Le journaliste slovaque tué, enterré dans son costume de mariage
Des centaines de personnes assistent, le 3 mars 2018, à Stiavnik, dans le nord de la Slovaquie, aux obsèques du journaliste Jan Kuciak assassiné alors qu'il enquêtait sur des faits de corruption présVLADIMIR SIMICEK
Italie

Des centaines de personnes ont assisté samedi à Stiavnik, dans le nord de la Slovaquie, aux obsèques du journaliste Jan Kuciak assassiné alors qu'il enquêtait sur des faits de corruption présumée en lien avec la mafia italienne, a constaté un journaliste de l'AFP.

Le journaliste de 27 ans a été enterré vêtu de son costume de noces, à l'instar de sa fiancée, Martina Kusnirova, tuée avec lui par balles, et inhumée vendredi à Gregorovce (est) dans sa robe de mariée.

Leur meurtre a relancé le débat sur la liberté de la presse et la corruption, tant en Slovaquie qu'en Europe.

La cérémonie funéraire dans la petite église de Stiavnik a commencé par la lecture d'un poème que Jan Kuciak avait écrit à sa fiancée pour leur mariage, prévu en mai.

En s'adressant aux proches du défunt, dont ses collègues du site aktuality.sk, l'archevêque de Bratislava, Stanislav Zvolensky, a évoqué une attaque contre la liberté du pays.

"Si le meurtrier a pensé qu'il a pu réduire Jan au silence il a eu tort.

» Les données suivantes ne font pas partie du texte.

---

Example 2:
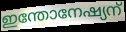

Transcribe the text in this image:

ഇന്തോനേഷ്യന്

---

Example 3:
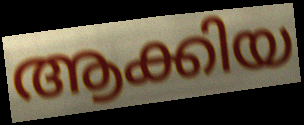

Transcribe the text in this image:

ആക്കിയ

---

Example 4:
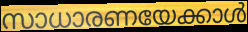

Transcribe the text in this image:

സാധാരണയേക്കാൾ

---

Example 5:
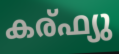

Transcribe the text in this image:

കര്ഫ്യു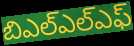
బిఎల్ఎల్ఎఫ్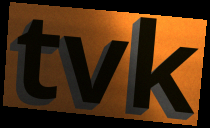
tvkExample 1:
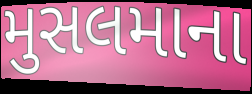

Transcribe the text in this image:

મુસલમાના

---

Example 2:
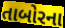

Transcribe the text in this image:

તાબોરના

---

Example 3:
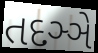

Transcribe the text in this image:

તદઞ્ઞે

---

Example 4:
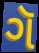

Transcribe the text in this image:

ગૅ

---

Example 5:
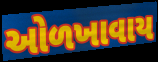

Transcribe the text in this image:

ઓળખાવાયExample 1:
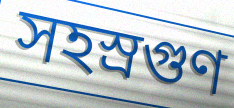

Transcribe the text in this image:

সহস্রগুণ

Il a fait l'opposé. Une attaque contre un journaliste est aussi une attaque contre la liberté de notre pays, nous ne devons pas le permettre", a déclaré l'archevêque.

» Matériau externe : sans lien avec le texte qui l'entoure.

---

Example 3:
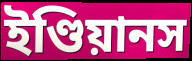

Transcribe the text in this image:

ইণ্ডিয়ানস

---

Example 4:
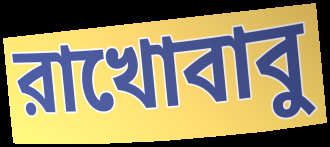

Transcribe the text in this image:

রাখোবাবু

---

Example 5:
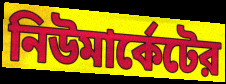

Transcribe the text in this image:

নিউমার্কেটেরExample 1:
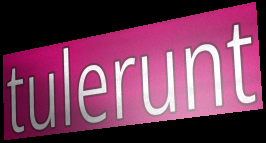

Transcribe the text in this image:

tulerunt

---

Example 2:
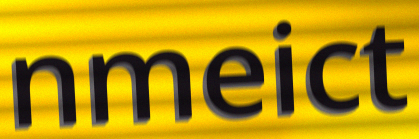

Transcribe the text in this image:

nmeict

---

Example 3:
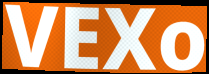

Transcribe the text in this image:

VEXo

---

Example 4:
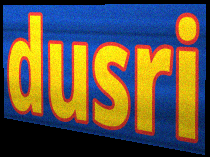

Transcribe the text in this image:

dusri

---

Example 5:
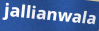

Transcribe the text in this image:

jallianwalaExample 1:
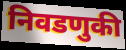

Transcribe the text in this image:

निवडणुकी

Le journaliste a été assassiné alors qu'il s'apprêtait à publier un article sur des liens présumés entre la mafia calabraise, la 'Ndrangheta, et le gouvernement slovaque.

Quelques heures avant les funérailles, la police slovaque a relâché sept Italiens interpellés jeudi dans le cadre de l'enquête.

Des milliers de personnes, dont 25.000 à Bratislava, ont participé vendredi soir à des manifestations anticorruption, organisées en Slovaquie et à l'étranger.

Le chef du gouvernement slovaque Robert Fico a accusé l'opposition d'instrumentaliser ce meurtre comme un "outil politique pour faire sortir les gens dans la rue".